Postes Canada, une société d’État à mandat commercial depuis 1981, avait adopté toutes sortes de mesures afin de se débarrasser des méthodes du passé lorsqu’elle était un ministère fédéral, y compris, en 1986, l’idée de remplacer des bureaux de poste par des comptoirs en entreprise privée. Je vous en ai fait un résumé avant Noël. La société avait même convaincu le Conseil des relations du travail (CRT) de regrouper ses trop nombreux syndicats, surtout les postiers et les facteurs. Ce qui fut fait en 1989.
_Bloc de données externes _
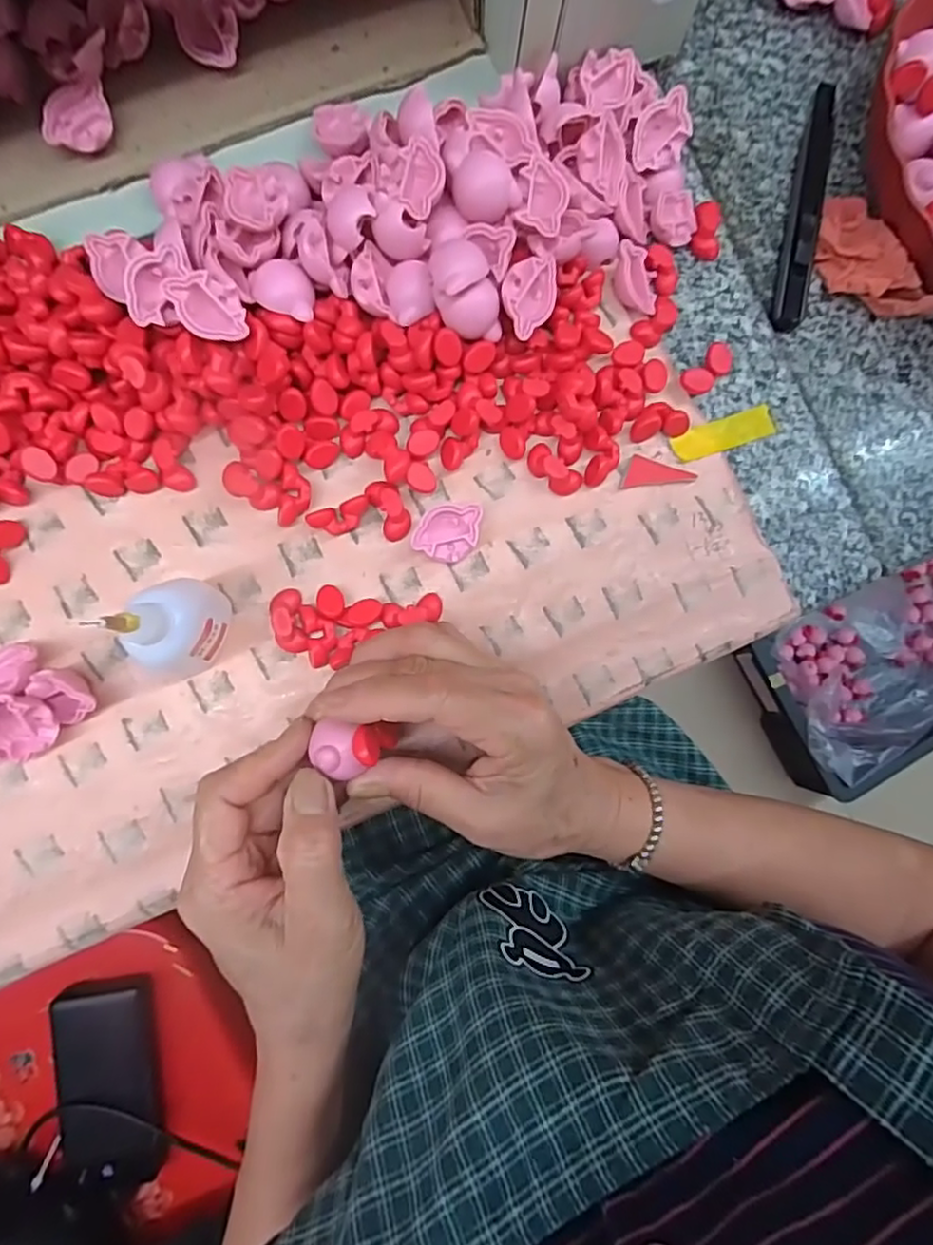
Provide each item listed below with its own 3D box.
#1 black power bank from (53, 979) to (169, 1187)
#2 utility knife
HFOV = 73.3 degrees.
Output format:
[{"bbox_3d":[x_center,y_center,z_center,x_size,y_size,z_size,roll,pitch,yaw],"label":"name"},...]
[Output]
[{"bbox_3d":[-0.293,0.376,0.514,0.072,0.025,0.162,-3,86,-4],"label":"black power bank"},{"bbox_3d":[0.197,-0.241,0.360,0.020,0.016,0.152,12,89,-5],"label":"utility knife"}]

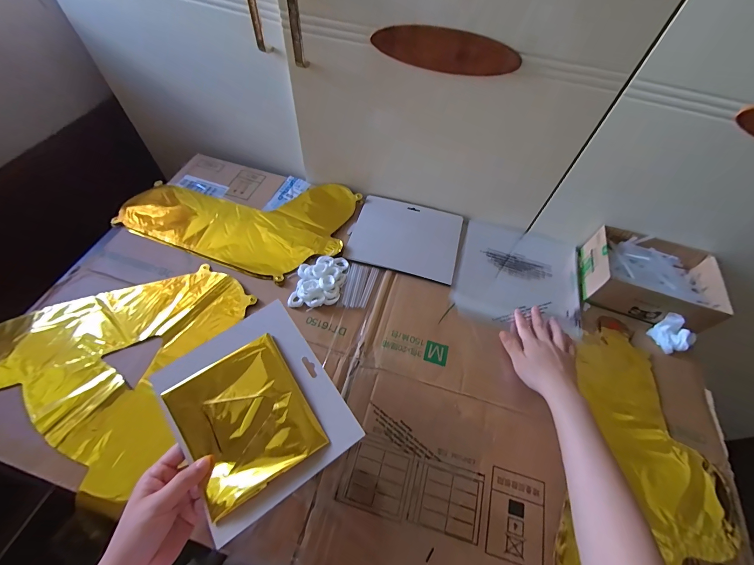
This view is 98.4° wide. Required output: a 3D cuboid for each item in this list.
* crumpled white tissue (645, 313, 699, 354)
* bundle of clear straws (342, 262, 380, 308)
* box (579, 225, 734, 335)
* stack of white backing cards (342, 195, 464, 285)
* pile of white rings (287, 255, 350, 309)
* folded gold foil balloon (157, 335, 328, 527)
[{"bbox_3d":[0.468,0.081,0.514,0.040,0.041,0.052,-22,62,-17],"label":"crumpled white tissue"},{"bbox_3d":[-0.027,0.005,0.538,0.045,0.005,0.082,11,58,3],"label":"bundle of clear straws"},{"bbox_3d":[0.462,-0.005,0.554,0.193,0.065,0.139,18,58,7],"label":"box"},{"bbox_3d":[0.054,-0.087,0.596,0.188,0.007,0.160,14,58,4],"label":"stack of white backing cards"},{"bbox_3d":[-0.092,-0.003,0.527,0.077,0.017,0.099,10,58,2],"label":"pile of white rings"},{"bbox_3d":[-0.142,0.146,0.350,0.126,0.011,0.140,-32,70,-13],"label":"folded gold foil balloon"}]

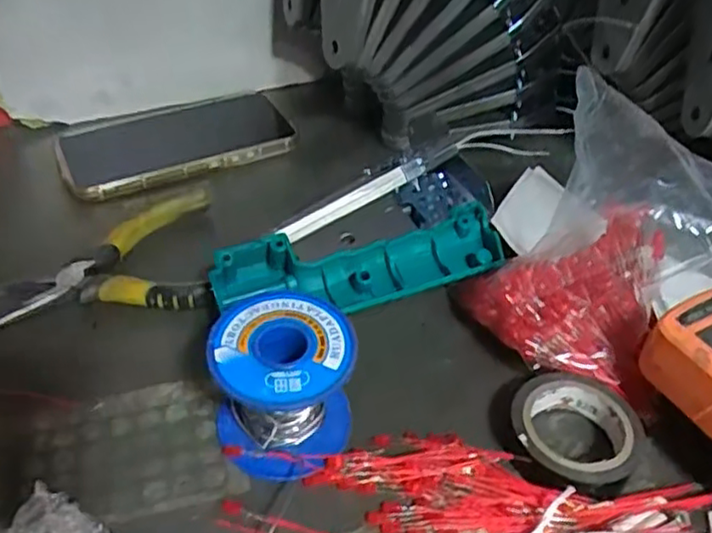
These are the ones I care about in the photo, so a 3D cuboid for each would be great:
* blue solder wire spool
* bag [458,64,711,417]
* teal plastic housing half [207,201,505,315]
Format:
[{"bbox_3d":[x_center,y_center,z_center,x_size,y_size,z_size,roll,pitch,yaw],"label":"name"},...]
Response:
[{"bbox_3d":[-0.033,0.055,0.301,0.062,0.062,0.058,3,43,-2],"label":"blue solder wire spool"},{"bbox_3d":[0.137,-0.009,0.336,0.111,0.109,0.114,-27,52,-30],"label":"bag"},{"bbox_3d":[0.005,0.004,0.371,0.167,0.035,0.051,-10,45,-13],"label":"teal plastic housing half"}]

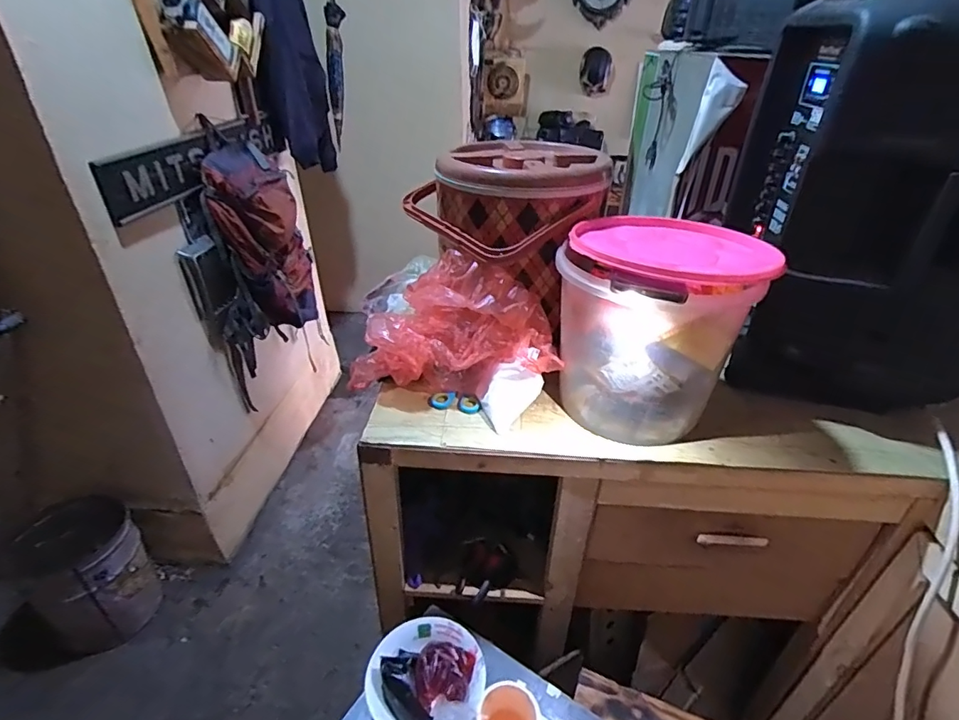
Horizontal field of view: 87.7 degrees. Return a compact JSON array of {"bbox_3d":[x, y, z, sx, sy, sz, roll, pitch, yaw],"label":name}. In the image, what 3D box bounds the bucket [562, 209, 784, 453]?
[{"bbox_3d":[0.238,-0.046,0.703,0.260,0.250,0.226,-15,36,-21],"label":"bucket"}]

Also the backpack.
[{"bbox_3d":[-0.694,-0.365,1.609,0.192,0.545,0.268,-1,33,-1],"label":"backpack"}]

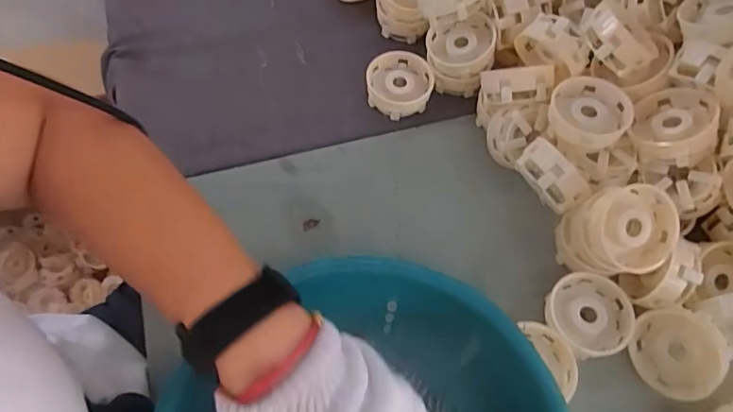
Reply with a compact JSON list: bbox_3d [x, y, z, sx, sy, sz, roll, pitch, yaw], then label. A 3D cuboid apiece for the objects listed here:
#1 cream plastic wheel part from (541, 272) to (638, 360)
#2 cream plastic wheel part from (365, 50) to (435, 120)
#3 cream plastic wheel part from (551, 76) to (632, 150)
[{"bbox_3d":[0.185,0.089,0.434,0.061,0.022,0.065,1,62,-2],"label":"cream plastic wheel part"},{"bbox_3d":[0.035,-0.124,0.543,0.067,0.035,0.065,1,62,-2],"label":"cream plastic wheel part"},{"bbox_3d":[0.195,-0.080,0.465,0.066,0.033,0.065,1,62,-2],"label":"cream plastic wheel part"}]

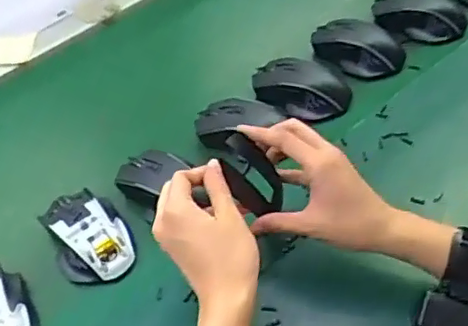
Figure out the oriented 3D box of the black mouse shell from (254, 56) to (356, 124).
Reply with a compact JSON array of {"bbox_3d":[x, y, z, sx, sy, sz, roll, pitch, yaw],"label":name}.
[{"bbox_3d":[0.079,-0.089,0.717,0.114,0.032,0.071,8,51,15],"label":"black mouse shell"}]

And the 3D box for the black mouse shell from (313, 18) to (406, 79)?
[{"bbox_3d":[0.153,-0.141,0.754,0.113,0.034,0.077,11,52,17],"label":"black mouse shell"}]

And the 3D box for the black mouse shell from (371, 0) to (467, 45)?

En fait, le CRT avait décrété la tenue d’un vote afin de laisser aux employés le choix de ce qui serait leur nouveau syndicat : le Syndicat des postiers du Canada (travailleurs internes) et l’Union des facteurs du Canada (travailleurs externes). Le premier a remporté la confiance de la majorité des travailleurs et deviendrait ainsi le seul agent négociateur avec l’employeur pour ces deux groupes d’employés, les plus importants parmi tout le personnel de l’entreprise. Je me souviens d’avoir rédigé un communiqué interne pour annoncer cette nouvelle alors que j’étais aux communications avec les employés. En fait, j’étais retourné à Hawkesbury, où je résidais toujours, à 5 h 30 le matin… une petite journée de 23 heures sans interruption… le jour même où mon nouveau directeur (Antoine Normand) commençait. Il m’avait téléphoné pour se rassurer que je n’avais aucune intention de retourner au travail ce jour-là.
L’année suivante (1990), je passe au groupe des relations avec les médias, sous la direction de Jack Van Dusen (un ancien journaliste et membre de cette famille de communicateurs de père en fils et de frères/sœurs en neveux/nièces que sont les Van Dusen à Ottawa). Jack était venu me recruter sans passer par les canaux habituels des ressources humaines, ce qui lui a valu quelques problèmes. Entre temps, il faudra quasiment une année à Antoine pour qu’il me parle de nouveau. La politique de bureau n’est pas toujours de tout repos.
Comme je disais, le nouveau syndicat n’allait pas se faire tasser dans un coin du jour au lendemain. Au contraire. Le Syndicat des postiers du Canada, ne l’oubliez pas, avait été, en 1981, le premier syndicat canadien à obtenir le congé de maternité pour ses membres. Ce n’est qu’un exemple de ses gains. À l’époque, la poste constituait un véritable monopole des communications imprimées ou écrites; l’électronique n’existait pas encore et le télécopieur s’installerait vers la même époque. Les syndiqués savaient très bien qu’ils pouvaient paralyser tout un système et obtenir tous les gains ouvriers qu’ils souhaitaient.
Les premières négociations de 1991, qui suivaient ce regroupement, allaient nécessairement être ardues et complexes. L’employeur le savait. Le syndicat aussi. Retenez que son slogan était et est encore : « La lutte continue », ce qui laisse supposer, bien sûr, qu’il n’y a pas de fin en perspective.
Ces négociations se poursuivent depuis de longs mois quand au début d’août, pendant mes vacances, je reçois un appel de mon directeur Jack : « Tu t’en vas au Château. Fais tes valises. » Deux collègues porte-parole, Ida Irwin et Deborah Saucier, y sont déjà, de même qu’une agente de soutien, Lynn Hewett. Nous y passerons les trois prochains mois, 24 heures sur 24, sept jours sur sept. Nous, des relations avec les médias, et toute l’équipe des relations du travail.